[EXERCISE MATERIAL Boundary: Start]

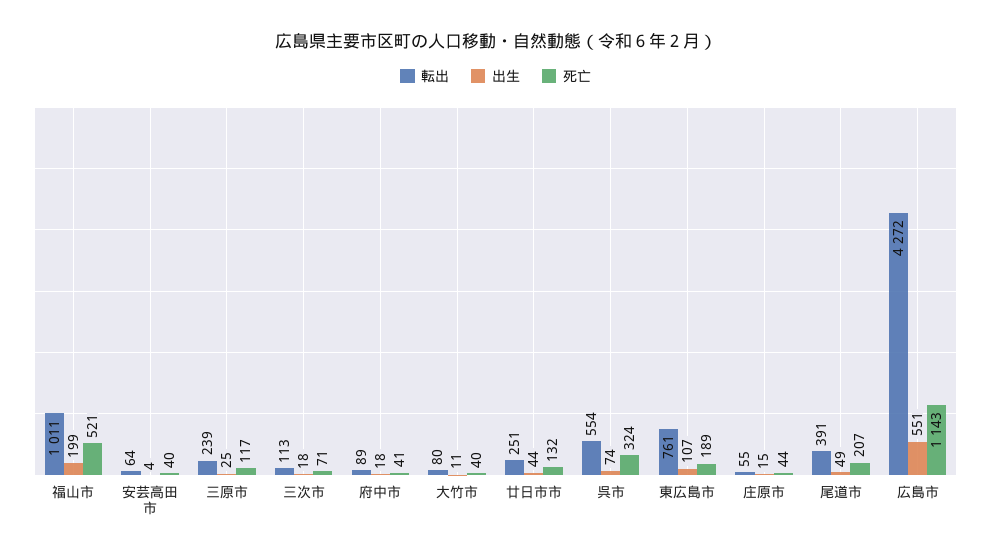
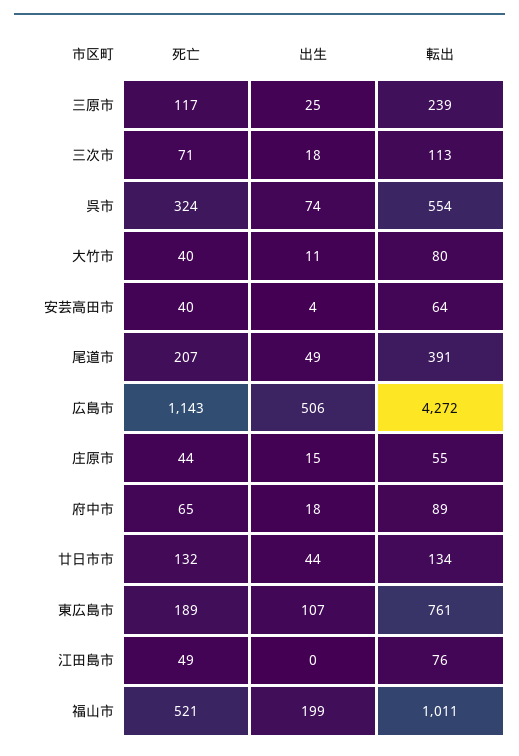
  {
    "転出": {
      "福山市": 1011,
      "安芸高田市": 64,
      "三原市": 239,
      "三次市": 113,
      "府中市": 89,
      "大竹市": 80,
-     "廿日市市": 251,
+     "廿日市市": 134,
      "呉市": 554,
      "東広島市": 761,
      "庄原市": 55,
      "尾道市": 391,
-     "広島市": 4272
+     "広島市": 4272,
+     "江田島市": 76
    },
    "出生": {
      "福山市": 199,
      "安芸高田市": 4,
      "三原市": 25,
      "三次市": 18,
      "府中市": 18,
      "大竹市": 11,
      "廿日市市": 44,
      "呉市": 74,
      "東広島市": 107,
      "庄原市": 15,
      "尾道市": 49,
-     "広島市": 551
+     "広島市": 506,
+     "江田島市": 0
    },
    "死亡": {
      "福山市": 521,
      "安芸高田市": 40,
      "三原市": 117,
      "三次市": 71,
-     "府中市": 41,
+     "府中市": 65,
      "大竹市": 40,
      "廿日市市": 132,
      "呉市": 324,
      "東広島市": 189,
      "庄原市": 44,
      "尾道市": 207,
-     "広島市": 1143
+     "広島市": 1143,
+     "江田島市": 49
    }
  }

[EXERCISE MATERIAL Boundary: End]

▸ HOW TO COMPLETE THIS TASK
Using the records above, output an exact copy without any pictures.

▸ ANSWER BELOW
  {
    "転出": {
      "福山市": 1011,
      "安芸高田市": 64,
      "三原市": 239,
      "三次市": 113,
      "府中市": 89,
      "大竹市": 80,
-     "廿日市市": 251,
+     "廿日市市": 134,
      "呉市": 554,
      "東広島市": 761,
      "庄原市": 55,
      "尾道市": 391,
-     "広島市": 4272
+     "広島市": 4272,
+     "江田島市": 76
    },
    "出生": {
      "福山市": 199,
      "安芸高田市": 4,
      "三原市": 25,
      "三次市": 18,
      "府中市": 18,
      "大竹市": 11,
      "廿日市市": 44,
      "呉市": 74,
      "東広島市": 107,
      "庄原市": 15,
      "尾道市": 49,
-     "広島市": 551
+     "広島市": 506,
+     "江田島市": 0
    },
    "死亡": {
      "福山市": 521,
      "安芸高田市": 40,
      "三原市": 117,
      "三次市": 71,
-     "府中市": 41,
+     "府中市": 65,
      "大竹市": 40,
      "廿日市市": 132,
      "呉市": 324,
      "東広島市": 189,
      "庄原市": 44,
      "尾道市": 207,
-     "広島市": 1143
+     "広島市": 1143,
+     "江田島市": 49
    }
  }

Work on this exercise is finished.